Cette thèse a pour but de définir et de réaliser un environnement réparti et ouvert pour réaliser MDE. Cet environnement, nommé ModelBus, vise
1) à supporter les manipulations collaboratives des modèles par multi-développeurs, et
2) à fournir l’interopérabilité entre outils hétérogènes impliqués dans les projets MDE. Pour attendre le premier objectif, ModelBus propose les mécanismes "diff/merge" des modèles, et, pour le deuxième, ModelBus offre les mécanismes d’échange de modèles et d’invocations de services entre outils.

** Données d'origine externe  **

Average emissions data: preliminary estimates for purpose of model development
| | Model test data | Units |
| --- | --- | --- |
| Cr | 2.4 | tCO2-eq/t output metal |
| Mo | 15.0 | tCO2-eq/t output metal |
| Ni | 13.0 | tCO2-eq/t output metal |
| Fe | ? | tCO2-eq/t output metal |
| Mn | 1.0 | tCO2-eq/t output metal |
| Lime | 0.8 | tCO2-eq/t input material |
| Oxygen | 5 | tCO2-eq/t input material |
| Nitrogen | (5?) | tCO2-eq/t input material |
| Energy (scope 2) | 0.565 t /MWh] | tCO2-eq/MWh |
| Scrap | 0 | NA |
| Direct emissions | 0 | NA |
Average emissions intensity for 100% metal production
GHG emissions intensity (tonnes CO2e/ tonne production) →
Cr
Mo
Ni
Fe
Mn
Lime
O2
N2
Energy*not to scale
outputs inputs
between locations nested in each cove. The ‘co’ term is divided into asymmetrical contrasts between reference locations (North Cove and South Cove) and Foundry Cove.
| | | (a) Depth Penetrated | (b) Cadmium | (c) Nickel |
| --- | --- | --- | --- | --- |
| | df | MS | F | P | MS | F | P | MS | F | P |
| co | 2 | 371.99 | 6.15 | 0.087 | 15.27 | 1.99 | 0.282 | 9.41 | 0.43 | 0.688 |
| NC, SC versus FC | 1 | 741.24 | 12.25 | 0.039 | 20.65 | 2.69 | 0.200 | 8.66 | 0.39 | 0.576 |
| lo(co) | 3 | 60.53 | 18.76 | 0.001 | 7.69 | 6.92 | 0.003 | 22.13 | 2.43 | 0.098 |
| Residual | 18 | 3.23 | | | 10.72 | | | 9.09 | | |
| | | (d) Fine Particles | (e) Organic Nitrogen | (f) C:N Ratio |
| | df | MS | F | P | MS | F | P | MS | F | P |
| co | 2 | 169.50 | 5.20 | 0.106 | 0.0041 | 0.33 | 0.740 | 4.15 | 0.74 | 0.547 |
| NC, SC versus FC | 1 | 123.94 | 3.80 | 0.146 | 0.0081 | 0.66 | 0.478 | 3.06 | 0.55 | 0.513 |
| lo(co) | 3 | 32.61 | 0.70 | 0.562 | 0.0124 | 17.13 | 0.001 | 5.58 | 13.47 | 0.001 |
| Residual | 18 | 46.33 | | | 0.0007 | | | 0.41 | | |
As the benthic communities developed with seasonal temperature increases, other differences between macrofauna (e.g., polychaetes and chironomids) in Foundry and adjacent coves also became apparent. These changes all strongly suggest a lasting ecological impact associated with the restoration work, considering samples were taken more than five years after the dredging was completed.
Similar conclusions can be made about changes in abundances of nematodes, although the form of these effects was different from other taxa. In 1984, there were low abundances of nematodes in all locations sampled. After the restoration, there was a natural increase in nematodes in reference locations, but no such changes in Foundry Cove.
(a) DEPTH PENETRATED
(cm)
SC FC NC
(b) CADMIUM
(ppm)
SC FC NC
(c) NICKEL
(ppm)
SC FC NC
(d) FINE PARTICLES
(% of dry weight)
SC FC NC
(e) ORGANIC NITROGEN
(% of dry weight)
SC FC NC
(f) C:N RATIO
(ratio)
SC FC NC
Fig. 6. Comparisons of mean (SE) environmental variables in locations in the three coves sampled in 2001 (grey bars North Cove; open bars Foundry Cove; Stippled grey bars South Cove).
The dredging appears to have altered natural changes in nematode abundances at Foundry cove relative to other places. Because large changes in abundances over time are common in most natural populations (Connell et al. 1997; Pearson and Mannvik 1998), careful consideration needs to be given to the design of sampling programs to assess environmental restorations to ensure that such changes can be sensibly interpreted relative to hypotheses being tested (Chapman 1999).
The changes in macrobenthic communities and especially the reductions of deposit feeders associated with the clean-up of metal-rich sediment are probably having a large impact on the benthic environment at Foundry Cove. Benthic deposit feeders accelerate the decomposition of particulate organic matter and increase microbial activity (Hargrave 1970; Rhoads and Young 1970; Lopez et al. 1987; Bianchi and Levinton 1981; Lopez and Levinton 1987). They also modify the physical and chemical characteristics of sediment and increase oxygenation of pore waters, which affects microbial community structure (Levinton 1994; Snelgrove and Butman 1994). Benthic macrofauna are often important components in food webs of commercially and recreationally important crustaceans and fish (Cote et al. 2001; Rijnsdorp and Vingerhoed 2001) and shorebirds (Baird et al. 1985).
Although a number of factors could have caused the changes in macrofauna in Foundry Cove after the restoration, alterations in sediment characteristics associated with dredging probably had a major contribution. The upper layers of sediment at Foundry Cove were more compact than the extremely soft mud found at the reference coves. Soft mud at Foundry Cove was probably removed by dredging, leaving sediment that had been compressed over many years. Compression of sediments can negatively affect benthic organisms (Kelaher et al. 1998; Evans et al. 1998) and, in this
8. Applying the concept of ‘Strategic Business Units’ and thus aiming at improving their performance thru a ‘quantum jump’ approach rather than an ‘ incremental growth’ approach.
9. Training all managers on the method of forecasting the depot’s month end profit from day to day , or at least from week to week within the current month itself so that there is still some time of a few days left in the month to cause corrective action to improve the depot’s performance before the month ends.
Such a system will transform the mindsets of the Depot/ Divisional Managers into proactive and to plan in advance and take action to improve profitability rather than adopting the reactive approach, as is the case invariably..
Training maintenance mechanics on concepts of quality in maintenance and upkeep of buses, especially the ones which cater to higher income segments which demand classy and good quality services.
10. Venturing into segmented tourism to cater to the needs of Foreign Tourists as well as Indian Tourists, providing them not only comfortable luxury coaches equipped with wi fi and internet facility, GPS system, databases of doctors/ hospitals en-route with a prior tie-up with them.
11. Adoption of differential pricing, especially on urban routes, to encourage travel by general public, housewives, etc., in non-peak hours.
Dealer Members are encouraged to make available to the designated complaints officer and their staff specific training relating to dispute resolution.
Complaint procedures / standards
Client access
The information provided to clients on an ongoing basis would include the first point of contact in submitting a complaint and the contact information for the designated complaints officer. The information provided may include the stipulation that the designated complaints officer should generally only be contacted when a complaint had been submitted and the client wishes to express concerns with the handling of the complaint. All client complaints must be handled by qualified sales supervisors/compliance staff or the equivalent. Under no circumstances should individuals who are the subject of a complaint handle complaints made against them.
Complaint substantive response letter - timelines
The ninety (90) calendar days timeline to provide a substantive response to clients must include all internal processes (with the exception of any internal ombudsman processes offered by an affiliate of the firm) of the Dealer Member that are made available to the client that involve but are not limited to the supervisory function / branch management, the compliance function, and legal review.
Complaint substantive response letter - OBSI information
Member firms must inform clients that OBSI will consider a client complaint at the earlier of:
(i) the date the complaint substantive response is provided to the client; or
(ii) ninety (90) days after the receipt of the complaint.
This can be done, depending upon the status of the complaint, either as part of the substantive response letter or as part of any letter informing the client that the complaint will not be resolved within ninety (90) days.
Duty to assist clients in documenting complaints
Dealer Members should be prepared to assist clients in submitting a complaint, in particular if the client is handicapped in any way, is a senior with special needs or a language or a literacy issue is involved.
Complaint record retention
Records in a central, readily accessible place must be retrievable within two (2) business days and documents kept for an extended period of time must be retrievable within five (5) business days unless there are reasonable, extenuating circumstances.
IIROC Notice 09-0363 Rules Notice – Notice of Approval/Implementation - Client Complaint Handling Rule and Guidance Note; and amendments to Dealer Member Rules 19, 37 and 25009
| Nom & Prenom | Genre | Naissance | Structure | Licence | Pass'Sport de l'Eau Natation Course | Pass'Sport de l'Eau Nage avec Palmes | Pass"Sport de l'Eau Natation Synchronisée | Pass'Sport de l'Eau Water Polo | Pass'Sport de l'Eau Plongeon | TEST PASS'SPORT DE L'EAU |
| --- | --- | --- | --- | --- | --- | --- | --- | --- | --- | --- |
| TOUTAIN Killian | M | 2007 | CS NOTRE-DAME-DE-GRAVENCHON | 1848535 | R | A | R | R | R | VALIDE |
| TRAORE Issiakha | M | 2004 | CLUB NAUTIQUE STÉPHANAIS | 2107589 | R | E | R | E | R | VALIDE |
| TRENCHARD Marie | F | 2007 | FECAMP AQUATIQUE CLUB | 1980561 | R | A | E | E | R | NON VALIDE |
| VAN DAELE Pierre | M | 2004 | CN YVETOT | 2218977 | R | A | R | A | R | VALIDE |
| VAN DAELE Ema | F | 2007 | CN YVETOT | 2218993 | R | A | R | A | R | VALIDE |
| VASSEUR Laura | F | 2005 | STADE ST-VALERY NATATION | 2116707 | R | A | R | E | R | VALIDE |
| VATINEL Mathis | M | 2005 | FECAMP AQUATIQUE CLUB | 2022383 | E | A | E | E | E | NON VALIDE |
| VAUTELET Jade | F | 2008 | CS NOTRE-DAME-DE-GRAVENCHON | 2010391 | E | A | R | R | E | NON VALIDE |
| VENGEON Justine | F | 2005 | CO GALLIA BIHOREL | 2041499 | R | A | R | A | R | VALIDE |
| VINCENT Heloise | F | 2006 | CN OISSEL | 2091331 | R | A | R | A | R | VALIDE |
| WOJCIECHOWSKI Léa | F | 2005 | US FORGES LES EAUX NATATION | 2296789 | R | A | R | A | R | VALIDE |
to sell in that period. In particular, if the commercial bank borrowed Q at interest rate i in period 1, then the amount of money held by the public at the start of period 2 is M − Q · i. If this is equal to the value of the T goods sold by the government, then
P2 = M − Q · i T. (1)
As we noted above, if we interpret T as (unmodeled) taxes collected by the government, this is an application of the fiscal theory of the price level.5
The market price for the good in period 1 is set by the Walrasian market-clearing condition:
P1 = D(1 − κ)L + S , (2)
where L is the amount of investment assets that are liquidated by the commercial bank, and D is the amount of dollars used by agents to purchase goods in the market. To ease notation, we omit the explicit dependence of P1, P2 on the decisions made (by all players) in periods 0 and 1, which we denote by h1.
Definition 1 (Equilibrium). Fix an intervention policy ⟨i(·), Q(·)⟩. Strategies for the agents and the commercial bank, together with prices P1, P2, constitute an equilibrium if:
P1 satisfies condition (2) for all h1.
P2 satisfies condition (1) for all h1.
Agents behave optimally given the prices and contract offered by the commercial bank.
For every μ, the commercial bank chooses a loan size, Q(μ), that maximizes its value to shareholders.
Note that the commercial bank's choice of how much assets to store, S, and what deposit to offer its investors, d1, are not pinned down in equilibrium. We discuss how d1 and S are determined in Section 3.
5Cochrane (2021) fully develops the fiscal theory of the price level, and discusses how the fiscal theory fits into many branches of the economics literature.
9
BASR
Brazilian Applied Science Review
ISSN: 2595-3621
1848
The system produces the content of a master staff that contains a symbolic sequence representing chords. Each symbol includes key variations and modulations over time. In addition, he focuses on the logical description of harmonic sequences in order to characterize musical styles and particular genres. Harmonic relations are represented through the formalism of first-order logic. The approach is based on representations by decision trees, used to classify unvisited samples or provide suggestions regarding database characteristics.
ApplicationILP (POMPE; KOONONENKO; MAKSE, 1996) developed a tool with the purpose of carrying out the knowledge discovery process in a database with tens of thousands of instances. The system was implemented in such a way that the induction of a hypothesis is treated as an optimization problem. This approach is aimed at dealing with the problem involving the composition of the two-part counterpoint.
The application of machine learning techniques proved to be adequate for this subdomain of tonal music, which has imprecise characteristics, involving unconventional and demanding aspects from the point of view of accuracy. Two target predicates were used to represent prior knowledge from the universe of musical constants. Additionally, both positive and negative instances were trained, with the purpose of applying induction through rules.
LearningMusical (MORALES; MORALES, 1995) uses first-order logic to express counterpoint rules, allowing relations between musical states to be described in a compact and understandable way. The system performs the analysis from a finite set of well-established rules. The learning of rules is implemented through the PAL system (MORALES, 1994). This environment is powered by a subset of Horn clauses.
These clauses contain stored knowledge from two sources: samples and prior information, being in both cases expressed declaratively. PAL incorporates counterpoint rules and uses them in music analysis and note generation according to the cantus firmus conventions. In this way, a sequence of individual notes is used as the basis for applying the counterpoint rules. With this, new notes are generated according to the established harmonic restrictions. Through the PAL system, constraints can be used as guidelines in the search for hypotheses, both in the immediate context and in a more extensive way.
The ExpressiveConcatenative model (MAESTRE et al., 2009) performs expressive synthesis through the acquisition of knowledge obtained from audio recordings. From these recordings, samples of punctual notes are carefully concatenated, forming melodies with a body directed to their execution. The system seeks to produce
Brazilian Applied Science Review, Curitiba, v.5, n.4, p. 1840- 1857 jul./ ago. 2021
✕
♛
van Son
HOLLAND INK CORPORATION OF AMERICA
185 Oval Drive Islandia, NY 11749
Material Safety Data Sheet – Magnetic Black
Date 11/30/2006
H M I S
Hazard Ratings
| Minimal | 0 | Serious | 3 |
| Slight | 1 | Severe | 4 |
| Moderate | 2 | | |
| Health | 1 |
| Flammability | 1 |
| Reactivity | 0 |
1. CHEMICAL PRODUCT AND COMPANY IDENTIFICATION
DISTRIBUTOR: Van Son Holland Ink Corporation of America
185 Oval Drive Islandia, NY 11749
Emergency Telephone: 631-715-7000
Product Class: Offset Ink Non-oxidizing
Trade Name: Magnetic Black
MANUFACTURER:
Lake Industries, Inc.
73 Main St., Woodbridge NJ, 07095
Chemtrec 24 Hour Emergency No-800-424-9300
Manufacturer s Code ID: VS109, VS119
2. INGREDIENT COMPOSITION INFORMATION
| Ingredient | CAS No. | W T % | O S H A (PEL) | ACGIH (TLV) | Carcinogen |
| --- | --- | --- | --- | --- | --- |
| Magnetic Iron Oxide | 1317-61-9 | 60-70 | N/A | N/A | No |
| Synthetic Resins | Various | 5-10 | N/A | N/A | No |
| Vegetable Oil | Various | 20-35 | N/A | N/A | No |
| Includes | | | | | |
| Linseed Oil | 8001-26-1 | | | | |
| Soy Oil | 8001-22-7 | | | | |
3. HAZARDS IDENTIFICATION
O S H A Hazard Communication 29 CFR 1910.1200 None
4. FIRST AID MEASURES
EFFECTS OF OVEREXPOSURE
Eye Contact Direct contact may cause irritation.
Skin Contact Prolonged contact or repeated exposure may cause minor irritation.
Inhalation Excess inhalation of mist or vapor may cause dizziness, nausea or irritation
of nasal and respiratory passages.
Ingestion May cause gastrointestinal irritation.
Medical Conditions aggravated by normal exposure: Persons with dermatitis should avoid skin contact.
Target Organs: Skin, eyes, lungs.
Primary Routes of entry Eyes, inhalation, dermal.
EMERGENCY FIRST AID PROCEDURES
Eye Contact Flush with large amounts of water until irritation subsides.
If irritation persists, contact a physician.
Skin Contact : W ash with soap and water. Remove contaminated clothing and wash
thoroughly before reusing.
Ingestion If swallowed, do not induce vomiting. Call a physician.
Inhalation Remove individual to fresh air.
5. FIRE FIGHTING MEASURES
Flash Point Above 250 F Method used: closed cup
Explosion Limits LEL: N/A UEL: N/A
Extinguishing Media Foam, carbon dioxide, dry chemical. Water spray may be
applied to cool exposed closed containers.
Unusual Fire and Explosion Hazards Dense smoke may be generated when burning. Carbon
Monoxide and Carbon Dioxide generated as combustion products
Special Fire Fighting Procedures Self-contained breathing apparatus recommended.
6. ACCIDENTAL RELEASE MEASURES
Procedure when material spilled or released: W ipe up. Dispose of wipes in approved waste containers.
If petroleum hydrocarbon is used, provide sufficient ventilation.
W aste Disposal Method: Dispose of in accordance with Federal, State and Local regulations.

Les problèmes majeurs traités par ModelBus concernent le passage à l’échelle face à la taille des spécifications des systèmes complexes. Etant donné qu’un ensemble de modèles décrivant un système est un grand graphe d’objets (à l’ordre de GOs), dont les liens représentent les relations entre les modèles (ex. traçabilité, relations entre les vues du système), nous soulevons les problèmes suivants:
1) Insuffisance de mémoire pour manipuler ce graphe entier,
2) Incohérences des liens du graphe (liens casés) causées par les manipulations concurrentes des modèles.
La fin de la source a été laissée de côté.